▶ _Document segment_:
⟨
In Egypt, most Egyptian political activists favored Germany in the war, not because they were Nazis or not necessarily because they were Nazis, but because they wanted Britain out of Egypt. So they supported Britain's enemies. You know, the enemy of my enemy is my friend. And though in this episode, we will draw some links between Sayyid Qutb's thought

and Nazi thought. At the outset, I want to be fair to him. Seyed Khotob was horrified by German war atrocities. He actually found the concentration camps, he found the blitzkrieg, he found the remorseless, merciless conquest of the Nazi movement to be a symbol of what he hated most about modern, technical, machine-oriented war.

European civilization. So he did not fetishize Nazism wholly at all. And he very much, as a result of what he was seeing playing out on the battlefields of Europe and elsewhere, looked forward to that post-war future where Egypt could remain

unattached from the West entirely and join with fellow Eastern countries dedicated to the spiritual renewal of mankind. So, Ayman, you agree, right? We're not calling Sayyid Qutb a Nazi. No, I don't think he was a Nazi sympathizer in the classical sense.

However, he did dabble with that idea because of Hajj al-Amin al-Husseini, the Mufti of Jerusalem. And we talked about it before in the Israel-Palestine episode in season three, because there was the feeling that the...

anti-Semitic feelings of the Nazis. And of course, don't forget the concentration camps were not yet known about in the Middle East. So the idea that Hitler's anti-Zionism would be of use to the movements that wanted to stop the Jewish migration to Palestine, which was under British mandate at that time. So there were many in Iraq, in Egypt and in the Levant who were sympathetic

to the Germans at the beginning of the World War II. But that sympathy started, of course, to decrease, you know, slowly as the atrocities started to emerge and people started to know about them. So do we call him a Nazi? No. Do we call him someone who was influenced by Nazis? Ah, yes, definitely. Yeah, and we mentioned in the previous episode that he had read the French right-wing reactionary thinker Alexis Carrel's

And, you know, he also in the 30s read Mein Kampf. He was reading these ideas. And, you know, and I tried to stress in the last episode that Sayyid Qutb was a very modern figure, very recognizable as a member of that reactionary, romantic class of thinkers who valorized nation, blood, culture, spirit over liberal, technocratic, utilitarian, industrial society.
⟩
▶ _Provided records_:
⟨
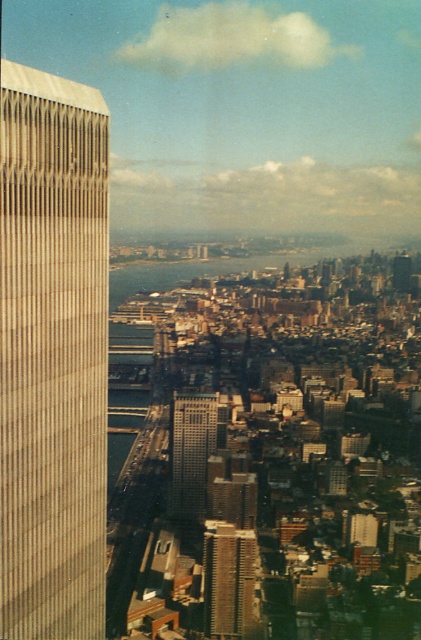
Is beige textured building at left positioned at the back of gray concrete building at center?

→ No, it is not.

Describe the element at coordinates (53, 355) in the screenshot. I see `beige textured building at left` at that location.

This screenshot has width=421, height=640. Find the location of `beige textured building at left`. beige textured building at left is located at coordinates (53, 355).

Can you confirm if beige textured building at left is positioned below silver glass skyscraper at center?

No.

Is beige textured building at left closer to camera compared to silver glass skyscraper at center?

Yes.

Which is behind, point (0, 97) or point (204, 440)?

The point (204, 440) is behind.

You are a GUI agent. You are given a task and a screenshot of the screen. Output one action in this format:
    pyautogui.click(x=<x>, y=<y>)
    Task: Click on the beige textured building at left
    This screenshot has width=421, height=640.
    Given the screenshot: What is the action you would take?
    pyautogui.click(x=53, y=355)

What do you see at coordinates (228, 579) in the screenshot? I see `gray concrete building at center` at bounding box center [228, 579].

From the picture: Is the position of gray concrete building at center less distant than that of silver glass skyscraper at center?

That is False.

At what (x,y) coordinates should I click in order to perform the action: click on gray concrete building at center. Please return your answer as a coordinate pair (x, y). This screenshot has height=640, width=421. Looking at the image, I should click on (228, 579).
⟩
▶ _Tasks_:
[1] Can you return the part of the Sayyid Qutb discussion from "unattached from the" to "feeling that the..." word for word?
[2] Would you carry the Sayyid Qutb discussion forward, starting after its last sentence?
The records come from a separate source, unrelated to the Sayyid Qutb discussion.

▶ _Task answers_:
[1]
unattached from the West entirely and join with fellow Eastern countries dedicated to the spiritual renewal of mankind. So, Ayman, you agree, right? We're not calling Sayyid Qutb a Nazi. No, I don't think he was a Nazi sympathizer in the classical sense.

However, he did dabble with that idea because of Hajj al-Amin al-Husseini, the Mufti of Jerusalem. And we talked about it before in the Israel-Palestine episode in season three, because there was the feeling that the...

[2]
So to that extent, there was a lot of overlap with right-wing reactionary Nazi fascist ideas in the 1930s. There's no question. And he would, as you say, to some extent, take that milieu of ideas, Islamicize those ideas and create –

Islamism. But where we left him off and where we're taking up the story again now, he hadn't yet fully made his Islamist turn. He was on the verge of beginning that turn. And that turn began in the midst of the Second World War. Initially,

through literary criticism of the Quran. Literary criticism, you know, we have to point out. Again, he was not a theologian. He had not received a traditional religious education. And his initial return to Islam came through poetry, through the imagination, through aesthetics, through an appreciation of the Quran's beauty in a book that he published in 1944, Artistic

depiction in the Quran. In this book, he argued that the Quran's real power was aesthetic, was its beauty. He argues that Quranic images, imagery within the words, would impress themselves on your imagination, revealing truths.

He called this way of appreciating the Quran tasweer, as opposed to tafsir. Yes, and also the same time. I remember when I was reading it when I was young, I was thinking that once you read that book, you will never look at the Quran the same way before.

Because suddenly you start to become, you know, more or less interested in what does this verse mean? You really start to transfer yourself and your mind and your imagination, you know, into that event. There is a color, there are faces, there are buildings, you know, it's like as if

A drama is playing in front of you. So actually, once you read that book, you never read the Quran the same way ever again. - I'm feeling that in this regard, unlike the other figures we've been studying in this series, Sayyid Qutb

was not a mere literalist. I don't think it would be fair to call him a literalist in the same way that Ahmed bin Hanbal and Ibn Taymiyyah and bin Abdul Wahab were. Because Sayyid Qutb is like a poet assuming that the literal images, the literal words of the Quran, which create in the imagination these powerful images, are inclining in the direction of something beyond the mere words.

And this is part of that Sufi, and in fact, more traditional, I would argue, way of engaging with the revelation than the Salafis tend to do. So in this way, like in so many other ways, Sayyid Qutb is unlike the other figures who fed into Salafi jihadism. And at the end of this

episode, we'll discuss this in greater detail, I hope. For the time being, let's go back to the story. It's the Second World War, and then the war ends. We're in that period, the 1940s, the mid-40s. Egypt is in political turmoil. There are riots. There are assassinations.

The Muslim Brotherhood, which was founded, as we said in the last episode, in 1928 by Hassan al-Banna, is a big player on the scene. It has already established its so-called secret apparatus, you know, the sort of vaguely paramilitary wing of the Brotherhood, which was oriented towards overthrowing the government. Now, we're going to actually do two episodes on the Muslim Brotherhood after this episode. So I don't want to go too much into the Muslim Brotherhood and its workings.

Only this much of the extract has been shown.